The challenge will benefit Medlio in many ways, Founder Lori Mehen says. A big one is getting constructive feedback from the judges and mentors, who are also potential users.
“It will keep us on track and give us an advantage as we take what we’ve built to market,” she adds.
The startup is a graduate of several accelerators, including Healthbox, MassChallenge and DreamIt Health.
And it’s coming off a big win from the Allscripts Open API Patient Engagement Challenge. Earlier this month, Medlio scored first place against 20 competing companies in the Health 2.0-hosted challenge.
Born out of a laboratory at the University of North Carolina at Chapel Hill, this startup has a device to protect hospital patients who are at risk of developing sepsis.
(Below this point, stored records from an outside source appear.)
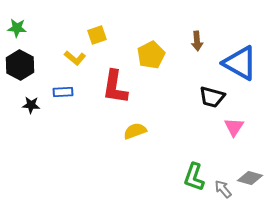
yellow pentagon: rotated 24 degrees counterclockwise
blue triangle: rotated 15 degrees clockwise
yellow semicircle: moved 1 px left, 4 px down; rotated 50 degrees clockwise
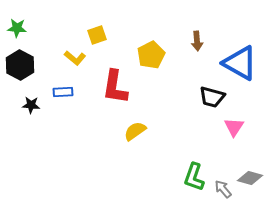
yellow semicircle: rotated 15 degrees counterclockwise
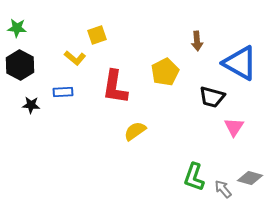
yellow pentagon: moved 14 px right, 17 px down
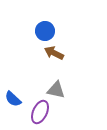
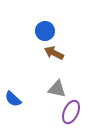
gray triangle: moved 1 px right, 1 px up
purple ellipse: moved 31 px right
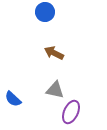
blue circle: moved 19 px up
gray triangle: moved 2 px left, 1 px down
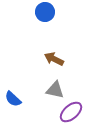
brown arrow: moved 6 px down
purple ellipse: rotated 25 degrees clockwise
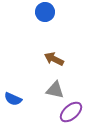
blue semicircle: rotated 18 degrees counterclockwise
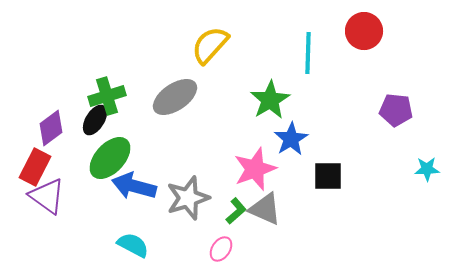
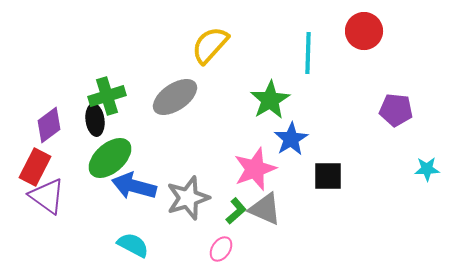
black ellipse: rotated 40 degrees counterclockwise
purple diamond: moved 2 px left, 3 px up
green ellipse: rotated 6 degrees clockwise
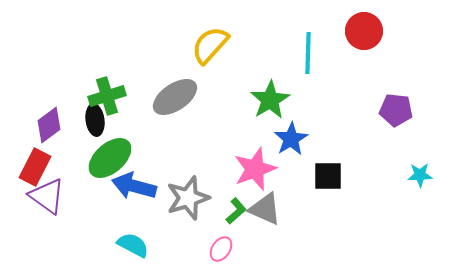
cyan star: moved 7 px left, 6 px down
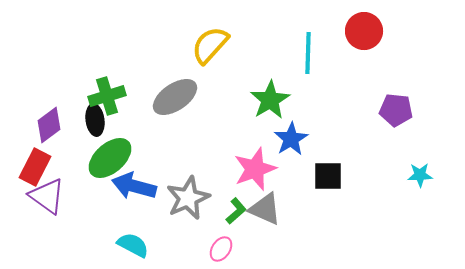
gray star: rotated 6 degrees counterclockwise
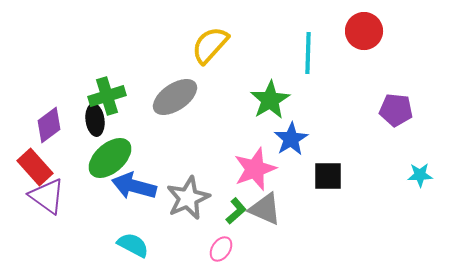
red rectangle: rotated 69 degrees counterclockwise
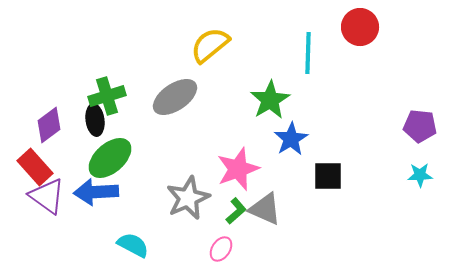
red circle: moved 4 px left, 4 px up
yellow semicircle: rotated 9 degrees clockwise
purple pentagon: moved 24 px right, 16 px down
pink star: moved 17 px left
blue arrow: moved 38 px left, 6 px down; rotated 18 degrees counterclockwise
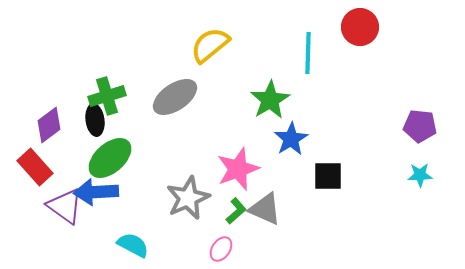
purple triangle: moved 18 px right, 10 px down
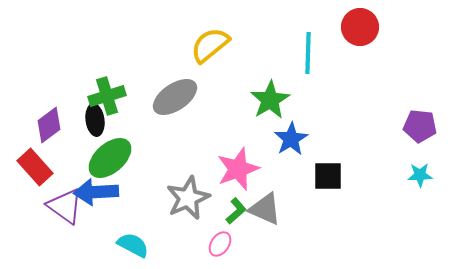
pink ellipse: moved 1 px left, 5 px up
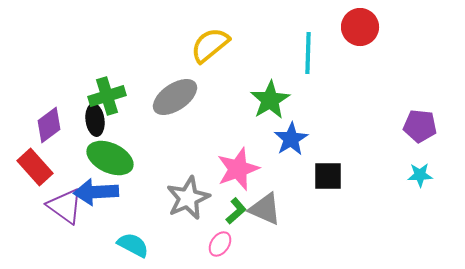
green ellipse: rotated 66 degrees clockwise
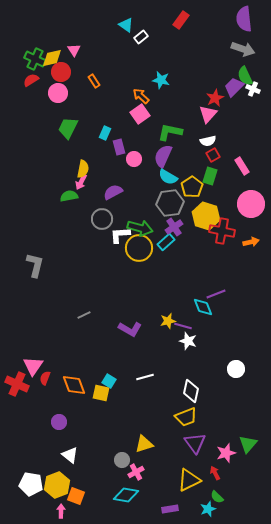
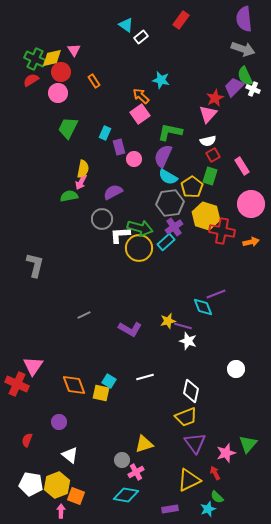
red semicircle at (45, 378): moved 18 px left, 62 px down
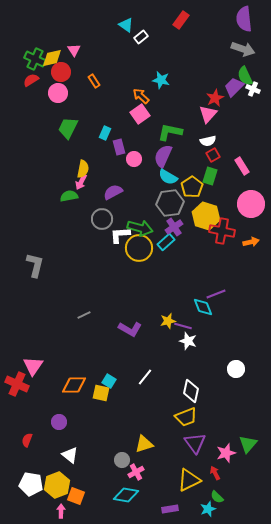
white line at (145, 377): rotated 36 degrees counterclockwise
orange diamond at (74, 385): rotated 70 degrees counterclockwise
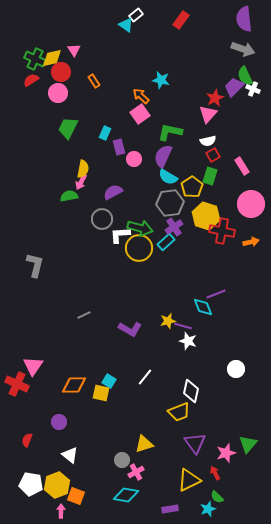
white rectangle at (141, 37): moved 5 px left, 22 px up
yellow trapezoid at (186, 417): moved 7 px left, 5 px up
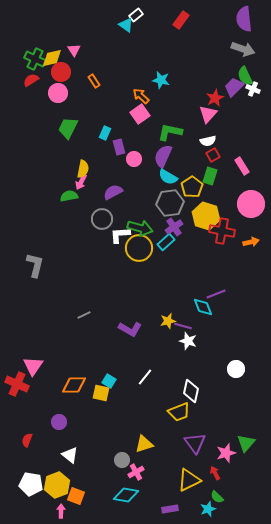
green triangle at (248, 444): moved 2 px left, 1 px up
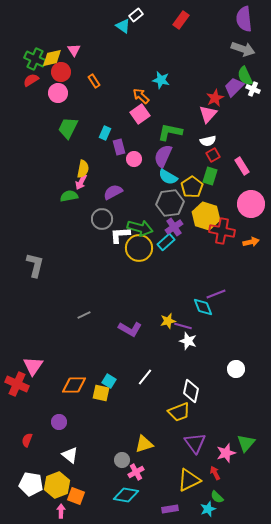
cyan triangle at (126, 25): moved 3 px left, 1 px down
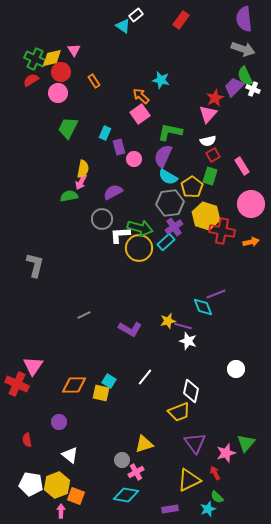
red semicircle at (27, 440): rotated 32 degrees counterclockwise
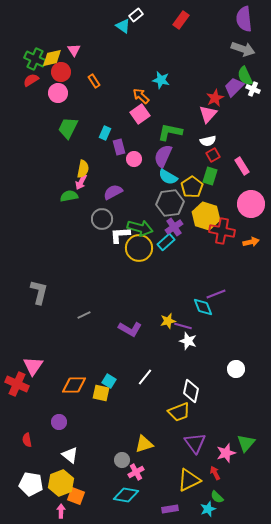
gray L-shape at (35, 265): moved 4 px right, 27 px down
yellow hexagon at (57, 485): moved 4 px right, 2 px up
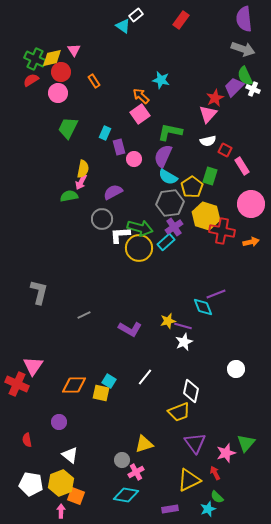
red square at (213, 155): moved 12 px right, 5 px up; rotated 32 degrees counterclockwise
white star at (188, 341): moved 4 px left, 1 px down; rotated 30 degrees clockwise
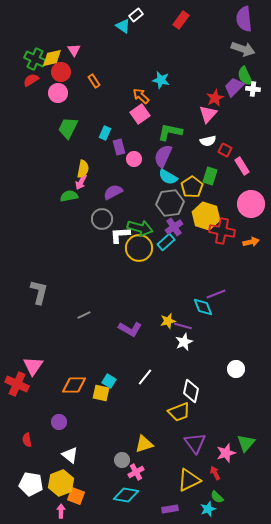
white cross at (253, 89): rotated 16 degrees counterclockwise
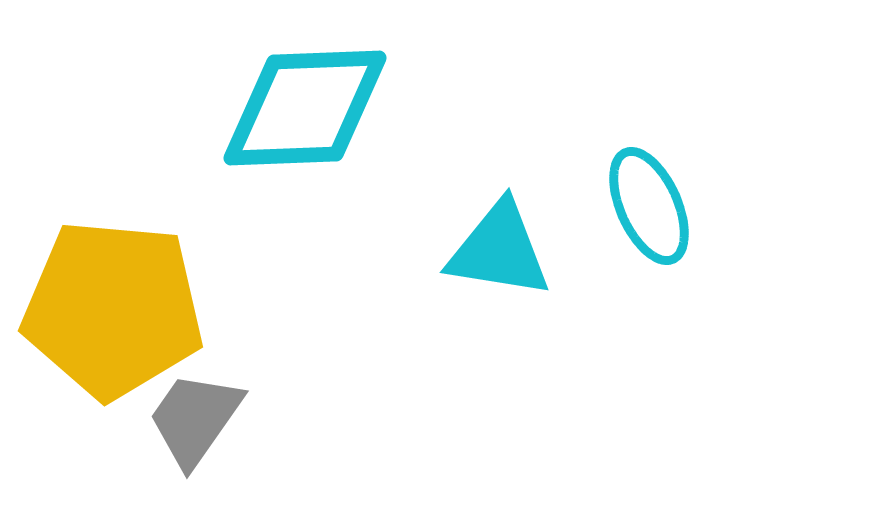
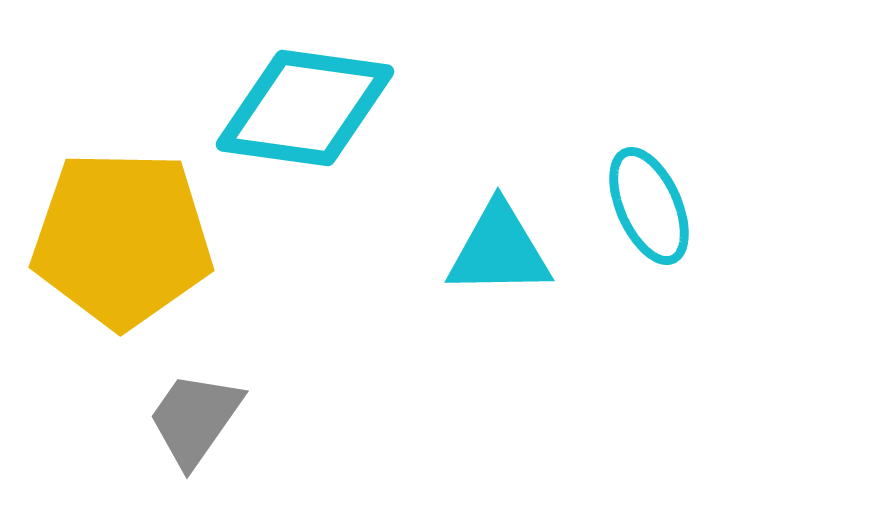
cyan diamond: rotated 10 degrees clockwise
cyan triangle: rotated 10 degrees counterclockwise
yellow pentagon: moved 9 px right, 70 px up; rotated 4 degrees counterclockwise
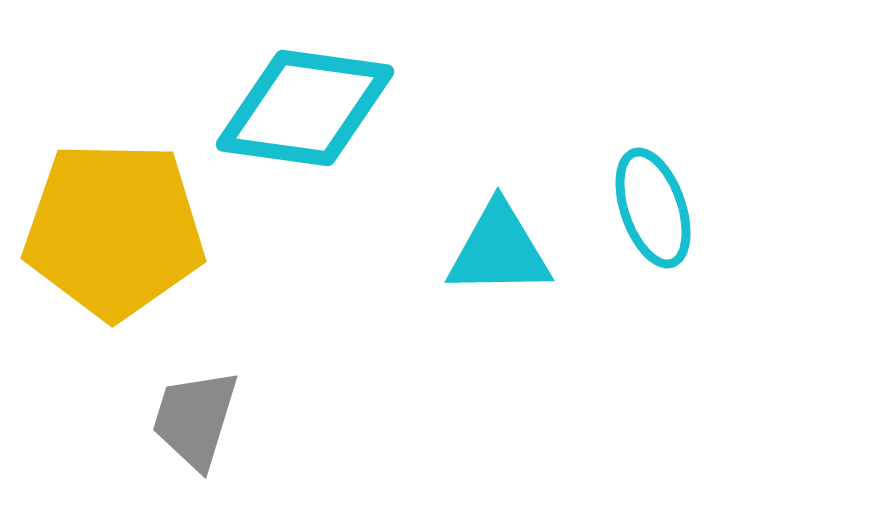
cyan ellipse: moved 4 px right, 2 px down; rotated 5 degrees clockwise
yellow pentagon: moved 8 px left, 9 px up
gray trapezoid: rotated 18 degrees counterclockwise
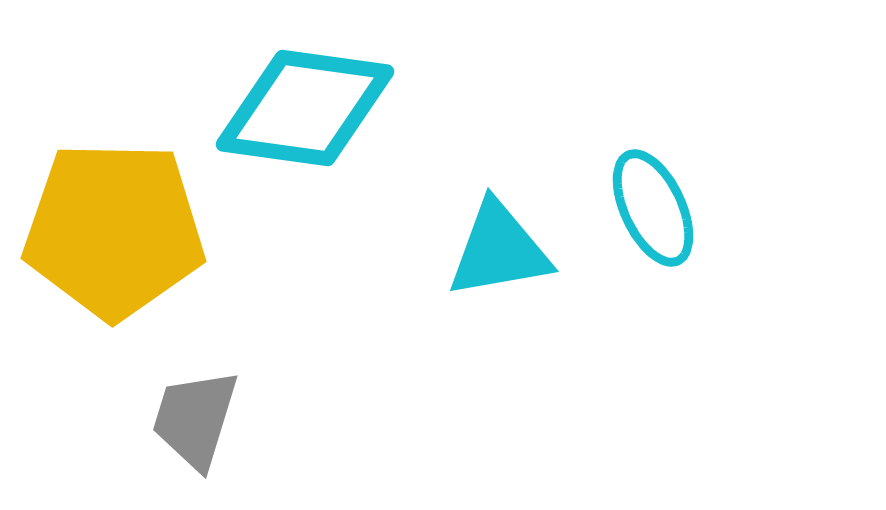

The device measures nitric oxide levels, which are critical to maintaining immune system, neurophysiological and cardiovascular health. Clinical Sensors wants to use the devices to help identify and treat sepsis early, to prevent risk of death.
Primarily funded through the National Institutes of Health, the startup has reached its research and development milestones. But its head of research and development Jon McDunn says the funding doesn’t support the business and commercial development necessary to succeed.
That’s why the challenge is a good fit for Clinical Sensors, especially adjacent to its seed fundraising round.
Doss believes the startup’s technology is unique and in high-demand, and that its management team is “strong and addresses key medical solutions.”
Born out of a Duke lab, this startup produces silicone microspheres for brands in the cosmetic industry, helping them safely and accurately distribute ingredients throughout skincare products.
Encapsio, formerly known as MicroSiO, won an NC IDEA grant earlier this year and has the potential to target industries like pharmaceuticals and agrochemicals, but it’s focusing now on topical applications in skin care.
Doss believes that the target market is in high demand for Encapsio’s product. “I’m impressed with the technology and how the founders present their business plan and application.”
Co-founders Wes Day and Nick Kirby say the expertise, potential investors and capabilities offered by the Launch Place were what made them want to apply for the challenge and they believe the opportunity could be the start to “a longer-term, beneficial relationship.”
This startup is helping people figure out what they want for dinner, making it easier for families to eat homemade meals together on a regular basis.
The web-based platform suggests recipes to users based on their lifestyles. Then, they can order ingredients from the brands and local grocery stores of their choosing.
The challenge is a great way to introduce the service to new users and create new connections in the community, says founder and CEO Monica Wood, who previously served as LivingSocial’s senior product manager.
“More importantly, we are looking forward to the chance to propel Myxx forward with the influx of grant money from winning the event,” she adds.
Raleigh-based Reveal Mobile has developed software that gives app publishers the data they need to gather insights about their mobile audiences and target advertisements based on those insights.
The company is a pivot from Stepleader Digital, which previously built apps for news organizations. It has raised more than $2 million in venture funding since June 2015.
The technology launched last year and is in marketing mode to reach its top 100 target prospects. Those prospects receive a tablet in the mail pre-loaded with a custom video explaining Reveal Mobile’s impact on mobile advertising and location-based targeting.
Matthew Davis, vice president of marketing, says he and the team have seen similar campaigns generate a high response and close rate. But “applying the proceeds of the Big Launch Challenge, should we win, enables us to make a bold and attention-getting statement.”
He adds that the impact of the challenge also comes in the form of new relationships, which lead to new opportunities, new customers and new revenue.